----- Raw records -----

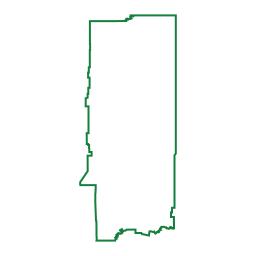 the district of Koorda, Western Australia, Australia
{"feature_id": "25037944B75420720277181", "entity_name": "Koorda", "entity_type": "district", "adm_level": 2, "iso_a3": "AUS", "parent_name": "Australia", "parent_adm1": "Western Australia", "projection": "mercator", "projection_center": [117.388, -30.604], "detail": "fine", "context": "isolated", "style": "outline", "palette": "green", "viewbox_px": 256, "rotation_deg": 0, "n_neighbors": 0, "source": "geoboundaries", "source_scale": "gbopen_adm2", "svg_char_len": 4430}
<svg xmlns="http://www.w3.org/2000/svg" viewBox="0 0 256 256"><path d="M88.3,87.8L88.3,93.8L87.6,93.8L87.6,97.7L86.6,98.0L85.7,98.3L85.7,106.3L88.5,106.3L88.5,133.2L86.7,133.2L86.8,144.0L88.1,144.0L88.1,145.0L89.1,145.0L89.1,146.9L89.0,147.0L89.0,148.4L89.1,148.5L89.3,148.8L89.3,152.0L91.6,152.0L91.6,155.7L87.6,155.7L87.7,171.1L80.3,182.0L80.2,182.3L80.2,184.9L80.3,185.1L90.0,185.1L95.7,185.1L95.7,189.3L95.5,189.8L95.6,192.0L95.5,192.6L95.3,193.6L95.3,202.2L96.0,220.6L96.0,220.8L96.4,221.0L96.5,230.3L96.5,236.1L96.7,237.3L96.7,239.7L96.5,240.6L115.2,240.6L115.4,239.2L116.2,238.9L116.3,238.5L116.3,238.2L116.4,238.3L116.6,238.4L116.6,238.2L116.3,238.0L116.2,237.9L116.3,237.8L116.2,237.7L115.9,237.8L115.6,237.8L115.5,237.7L116.1,237.5L116.2,237.4L116.3,237.3L116.2,237.2L115.9,237.1L115.8,236.9L115.9,236.7L116.0,236.6L116.3,236.6L116.3,236.8L116.5,236.8L116.8,236.7L117.0,236.8L117.3,236.9L117.3,237.1L117.5,237.0L117.5,236.9L117.5,236.7L117.4,236.6L116.7,236.1L116.5,235.9L116.7,235.7L116.8,235.6L117.0,235.6L117.3,235.6L117.5,235.8L117.8,235.7L117.7,235.5L117.5,235.4L117.3,235.3L117.2,235.3L117.1,235.0L116.8,235.2L116.7,235.2L116.5,234.9L116.9,234.7L117.1,234.6L117.3,234.5L117.5,234.6L117.7,234.8L117.8,234.8L117.9,234.7L117.7,234.4L117.3,234.1L117.2,233.9L117.3,233.7L117.5,233.6L117.8,233.6L117.9,233.8L118.0,233.8L118.0,234.1L118.3,234.1L118.3,233.9L118.1,233.6L118.0,233.4L118.1,233.2L118.3,233.1L118.5,233.1L119.1,233.2L119.4,233.2L119.6,233.3L119.3,233.5L119.6,233.6L119.9,233.5L120.2,233.5L120.5,233.7L120.7,233.8L120.8,233.7L121.7,233.3L122.0,233.2L121.9,232.6L121.9,232.4L122.3,232.1L122.5,232.1L122.7,231.9L122.4,231.7L122.1,231.5L121.8,231.7L121.4,231.8L121.2,231.7L121.0,231.4L120.9,231.3L120.8,231.2L120.9,230.6L120.9,230.3L120.9,230.2L120.6,230.3L120.3,230.3L120.1,230.5L120.0,230.4L120.0,230.2L120.5,230.1L121.4,229.4L121.6,229.2L121.8,229.1L121.9,229.4L121.8,229.5L122.0,229.7L122.1,229.8L121.8,229.8L121.7,229.8L121.7,230.2L121.8,230.3L122.0,230.2L122.2,230.4L122.3,230.3L122.6,230.4L122.6,230.5L122.4,230.8L122.5,231.0L122.7,230.8L123.2,230.9L124.1,230.7L125.3,230.7L126.0,230.2L126.4,229.8L126.7,229.7L126.9,229.6L135.5,229.6L135.5,233.0L141.4,233.0L141.5,233.3L141.9,234.1L144.3,234.5L146.7,235.1L149.0,235.5L149.1,234.2L149.5,231.4L149.8,231.3L150.6,231.5L151.0,231.3L153.0,232.0L153.6,232.1L153.8,232.0L154.1,231.7L154.4,232.5L154.4,232.3L154.5,232.2L155.2,232.8L155.1,233.1L155.1,233.5L155.0,234.2L155.6,233.4L156.3,233.0L156.3,232.5L156.7,232.0L157.2,231.9L158.1,232.3L158.7,232.3L158.9,232.1L158.7,231.8L158.4,231.7L158.5,231.3L158.5,230.9L158.8,230.8L159.1,230.9L159.3,230.8L159.2,230.4L159.3,230.3L159.7,230.6L159.8,230.5L159.6,230.0L159.6,229.8L159.8,229.6L160.3,229.7L159.9,229.1L159.9,228.9L160.1,228.9L160.4,228.8L160.7,228.7L160.9,228.6L161.0,228.4L160.9,228.3L160.8,227.4L161.2,227.2L161.6,227.3L161.8,227.2L161.8,226.9L162.0,226.9L163.8,226.8L164.5,227.0L165.4,227.5L165.7,227.4L166.4,228.0L166.5,227.7L167.0,228.1L167.5,228.2L168.2,228.7L168.4,228.7L168.7,228.8L169.0,228.8L169.2,228.7L169.1,228.3L169.6,228.0L170.0,227.7L170.3,227.0L170.5,227.0L170.9,226.9L171.1,227.1L171.6,227.6L171.2,228.0L170.9,227.9L170.8,228.0L171.3,228.3L172.0,228.3L172.1,228.2L171.8,227.8L172.0,227.7L172.2,227.8L172.3,227.7L172.3,227.3L172.5,227.7L172.5,228.4L173.1,228.7L173.7,228.6L174.0,228.5L174.0,223.2L173.9,223.2L173.9,219.6L174.0,219.6L173.9,217.0L171.0,217.0L171.0,212.4L172.0,212.4L172.0,207.8L174.5,207.8L174.5,155.2L175.8,153.6L175.8,66.6L175.8,15.4L131.6,15.4L131.8,15.6L132.1,15.6L132.5,16.0L133.1,16.1L133.3,16.2L133.3,16.3L133.1,16.3L132.3,16.1L132.2,16.1L132.4,16.3L132.2,16.2L131.8,16.0L131.5,15.9L131.4,15.8L131.0,15.8L130.8,16.0L130.6,16.2L130.2,16.4L130.2,16.6L130.3,16.8L130.3,17.0L130.7,17.4L131.1,17.6L131.3,18.1L131.1,18.2L130.8,18.2L130.6,18.1L130.5,18.3L130.8,18.5L131.3,18.4L131.4,18.5L131.2,18.6L130.5,18.7L130.2,18.7L130.2,18.8L130.5,18.8L130.3,19.0L130.2,19.0L130.1,18.9L129.3,19.0L129.1,19.0L128.8,19.1L128.6,19.1L128.4,19.3L128.4,19.2L128.2,19.1L128.1,18.9L127.8,18.8L128.1,19.1L128.1,19.3L127.9,19.4L127.8,19.2L127.7,18.8L127.6,18.7L127.3,18.6L127.1,18.6L126.6,18.7L126.0,19.2L125.9,19.4L125.8,19.5L126.0,20.1L126.0,20.4L126.1,20.6L126.1,21.0L124.8,21.0L118.0,21.1L89.9,21.1L89.9,27.4L89.9,41.9L89.9,43.8L90.1,43.8L90.1,50.0L89.8,50.0L89.8,67.3L88.8,67.3L88.8,72.5L88.1,72.5L88.1,77.7L89.6,77.7L89.6,87.8L88.3,87.8Z" fill="none" stroke="#15803d" stroke-width="2"/></svg>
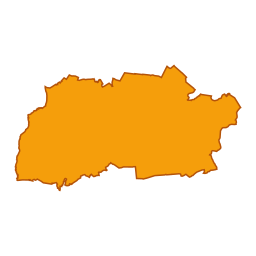 Targu Carbunesti, Gorj, Romania
{"feature_id": "2599482B79370866887971", "entity_name": "Targu Carbunesti", "entity_type": "district", "adm_level": 2, "iso_a3": "ROU", "parent_name": "Romania", "parent_adm1": "Gorj", "projection": "robinson", "projection_center": [23.515, 44.967], "detail": "fine", "context": "isolated", "style": "filled", "palette": "amber", "viewbox_px": 256, "rotation_deg": 0, "n_neighbors": 0, "source": "geoboundaries", "source_scale": "gbopen_adm2", "svg_char_len": 5709}
<svg xmlns="http://www.w3.org/2000/svg" viewBox="0 0 256 256"><path d="M90.5,175.6L90.6,174.8L91.3,174.3L93.5,176.5L94.8,176.4L96.5,175.5L97.0,175.6L97.9,175.3L99.1,175.4L98.8,174.2L98.9,173.5L98.5,172.5L98.7,172.2L101.0,172.2L102.3,171.0L103.3,170.4L105.0,170.1L106.2,170.6L106.9,170.2L106.7,169.6L106.0,169.1L105.6,167.3L107.8,166.1L108.6,165.1L109.1,164.1L110.2,163.6L110.6,163.1L110.7,162.8L112.9,164.3L113.5,164.3L114.6,164.9L119.0,168.0L121.4,167.7L123.5,166.9L132.6,167.0L133.5,166.7L135.4,166.7L136.6,178.5L142.3,178.7L143.2,179.0L147.2,178.0L154.8,175.6L164.8,174.9L165.9,174.4L166.3,174.8L166.9,174.8L171.8,174.4L172.0,174.2L172.7,174.3L178.8,173.8L180.0,173.9L180.6,174.2L181.1,176.0L181.8,176.1L182.5,176.1L183.9,175.5L185.9,174.3L188.5,176.4L189.5,177.1L189.8,177.0L191.1,176.5L192.1,175.6L192.9,175.5L194.6,173.8L196.8,172.1L202.0,170.0L204.2,169.7L204.2,170.3L204.4,170.5L204.3,172.0L203.5,173.2L205.0,173.4L207.0,172.9L208.0,171.7L209.2,171.6L210.6,170.3L213.0,170.1L215.5,169.6L215.6,169.4L216.8,169.3L216.7,167.2L215.2,165.0L215.0,164.1L214.2,163.3L213.1,161.1L212.6,159.7L211.8,158.5L211.2,155.9L210.4,155.2L209.6,154.9L209.8,154.5L210.5,154.4L211.3,153.8L211.6,152.4L211.5,151.7L212.0,150.9L212.7,150.7L214.3,150.9L216.7,151.4L217.8,150.3L218.5,150.1L219.7,149.2L220.6,148.3L220.8,147.3L220.7,146.7L220.0,144.0L219.4,142.8L218.9,140.5L219.0,139.5L219.6,138.8L220.0,137.8L220.5,130.8L221.8,128.6L222.5,127.9L223.1,127.7L226.1,127.6L227.9,126.7L229.4,124.9L231.6,124.3L234.3,124.5L236.0,124.3L235.9,123.8L236.4,122.4L236.2,121.0L235.8,120.1L235.8,119.7L235.6,119.7L237.0,117.6L237.1,116.2L236.6,112.7L237.5,110.9L240.0,107.9L240.6,107.6L234.6,97.8L229.7,94.7L229.7,93.8L229.0,93.4L227.9,93.8L228.4,94.6L227.5,94.7L227.5,95.1L227.3,95.1L226.6,95.0L226.6,95.4L226.9,96.1L226.4,96.4L224.6,94.1L223.1,94.7L222.3,95.3L221.0,98.3L219.2,98.6L217.6,100.0L214.9,100.7L214.0,100.6L212.4,100.0L211.6,99.3L210.9,97.7L211.4,96.0L201.4,94.5L200.7,94.1L199.8,95.0L199.7,95.8L198.6,95.9L197.6,96.9L197.1,97.0L196.4,97.9L194.8,98.6L194.4,99.4L192.1,99.7L191.2,100.5L191.0,100.4L191.0,100.1L188.8,100.3L188.3,100.1L187.8,100.2L187.5,99.9L188.6,98.7L189.0,97.4L187.9,96.2L187.8,95.0L188.0,94.5L189.1,93.5L192.5,92.7L193.6,92.0L195.1,89.7L193.8,88.7L193.7,88.3L185.9,82.0L185.6,78.3L186.5,77.3L182.1,72.9L181.7,72.7L174.7,66.5L174.0,65.6L170.7,68.3L169.9,68.4L167.6,67.0L167.3,66.8L167.4,66.5L167.0,66.3L161.4,77.5L158.6,76.1L155.0,75.7L153.5,75.3L153.1,75.0L152.0,75.0L150.6,75.6L150.1,75.1L142.8,74.3L142.7,74.6L134.9,73.7L134.9,74.1L124.6,72.8L120.0,80.9L116.1,79.9L114.0,78.6L112.9,78.4L112.9,79.6L112.3,81.5L112.1,82.9L112.2,84.9L112.6,86.3L112.0,86.4L111.1,84.9L109.1,83.2L104.5,86.1L102.5,87.0L101.9,86.2L101.8,84.4L102.8,83.9L100.4,79.7L99.7,79.6L99.4,80.0L98.9,80.0L98.7,80.3L98.9,80.7L98.5,81.0L98.3,81.7L97.6,82.1L97.9,82.3L97.7,82.5L97.1,82.2L97.3,81.5L96.5,81.4L95.7,81.9L94.8,81.5L94.6,80.6L94.7,80.3L94.0,78.8L93.4,79.2L92.2,78.9L91.6,79.2L87.9,79.3L85.4,79.6L84.0,79.2L82.4,79.4L79.3,80.4L77.6,80.0L78.4,77.5L75.4,76.1L72.8,75.9L72.0,76.1L69.3,75.0L66.4,79.3L64.1,77.9L61.4,80.9L61.8,81.3L60.4,82.3L60.1,82.9L59.4,82.1L57.8,83.2L57.4,83.6L57.6,84.5L56.6,84.5L56.2,84.9L55.7,84.4L51.7,87.0L49.9,88.0L46.8,87.6L45.2,86.6L45.2,87.8L45.8,91.1L46.6,92.9L46.9,95.6L46.8,100.1L46.5,102.2L45.7,104.4L45.6,106.0L44.5,106.4L43.3,107.7L42.1,107.9L42.1,108.1L41.7,107.9L41.5,108.2L41.0,108.2L41.1,107.8L40.8,107.8L40.6,108.1L40.1,107.9L39.7,108.3L39.3,108.2L39.2,107.9L38.8,107.9L37.7,108.5L37.9,108.8L37.6,108.7L37.5,108.9L37.3,108.8L37.1,109.4L36.8,109.4L36.9,109.9L36.4,110.0L36.3,110.5L35.6,110.8L35.1,110.6L34.0,110.8L33.9,111.3L33.7,111.4L33.4,111.9L32.2,112.9L31.4,113.1L31.2,113.7L30.2,114.4L28.2,114.7L28.0,115.9L28.3,116.3L28.3,117.3L28.6,117.7L28.3,117.8L28.5,118.0L28.4,118.5L28.1,118.7L28.3,120.1L28.7,121.4L28.9,121.7L28.7,122.0L29.0,122.5L28.7,123.0L28.9,123.9L28.6,124.6L28.8,125.3L28.7,125.4L28.6,126.2L27.8,128.0L25.8,129.6L25.9,129.8L24.9,131.7L20.9,134.8L20.6,135.9L20.1,136.7L20.3,137.1L19.9,138.5L20.1,138.9L19.3,140.1L19.0,141.9L19.1,143.6L18.9,144.0L19.2,145.6L19.0,146.6L19.1,146.9L18.9,147.4L18.8,148.1L19.3,148.8L19.3,149.3L19.6,149.8L19.7,151.0L17.5,155.9L17.1,156.0L16.8,157.8L16.9,159.7L16.7,159.9L17.0,160.2L17.1,161.0L16.5,163.2L15.9,164.4L15.9,165.3L15.6,166.0L15.8,166.3L15.4,166.9L16.1,167.4L16.1,167.8L15.8,168.2L15.8,168.7L15.5,169.1L15.5,169.3L15.9,169.5L15.8,169.9L16.0,170.0L15.6,170.6L16.4,171.8L16.3,172.6L16.7,173.0L16.9,173.9L17.6,174.3L17.3,174.6L17.4,174.9L17.8,175.0L18.0,175.4L17.6,175.7L17.8,176.1L17.5,177.0L17.9,177.0L17.9,177.5L17.4,177.7L17.2,178.2L17.4,178.4L16.9,178.6L17.2,179.1L17.1,180.2L17.6,180.4L22.7,179.9L27.9,180.0L28.5,179.7L29.4,179.7L29.1,180.0L29.2,180.3L30.1,180.3L32.5,180.9L32.4,180.7L32.1,180.5L34.0,179.4L34.3,179.4L34.6,179.8L35.3,180.2L36.6,179.7L37.3,179.1L41.1,181.2L43.3,182.8L51.5,184.1L52.3,183.8L52.2,183.2L53.3,183.3L56.3,182.6L56.8,183.2L56.9,183.9L57.4,184.1L57.4,184.5L57.0,184.7L56.9,185.2L57.0,186.3L57.5,187.2L57.6,188.2L58.2,188.2L58.0,187.6L58.0,187.4L59.4,190.3L59.9,190.4L60.1,189.4L60.1,186.3L61.7,186.5L61.9,185.2L62.6,185.2L62.8,184.3L63.0,184.2L63.4,182.6L63.6,182.3L63.5,181.7L63.9,181.5L64.2,180.0L64.9,178.7L65.1,178.7L65.3,178.5L66.1,178.7L66.5,179.1L66.4,179.8L65.7,180.6L65.8,180.8L65.7,181.3L65.3,181.8L65.6,182.7L65.3,183.3L65.3,184.2L65.0,184.5L65.0,185.0L65.7,185.1L66.1,185.6L67.2,185.7L68.7,185.5L69.5,185.1L69.3,184.4L69.5,183.9L70.3,184.3L70.7,184.2L71.1,183.8L71.7,184.3L72.0,184.0L73.3,182.8L76.8,180.6L78.1,179.2L80.6,177.9L80.6,176.5L80.9,175.9L81.7,175.8L82.8,175.1L84.8,174.6L85.9,175.8L87.8,176.4L89.4,177.3L89.9,175.6L90.5,175.6Z" fill="#f59e0b" stroke="#b45309" stroke-width="1.5"/></svg>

-----

### [What needs to be done]
Count the lines of the records above that contain the string "detail", matching case exactly. Give only the number.

### [Full answer]
2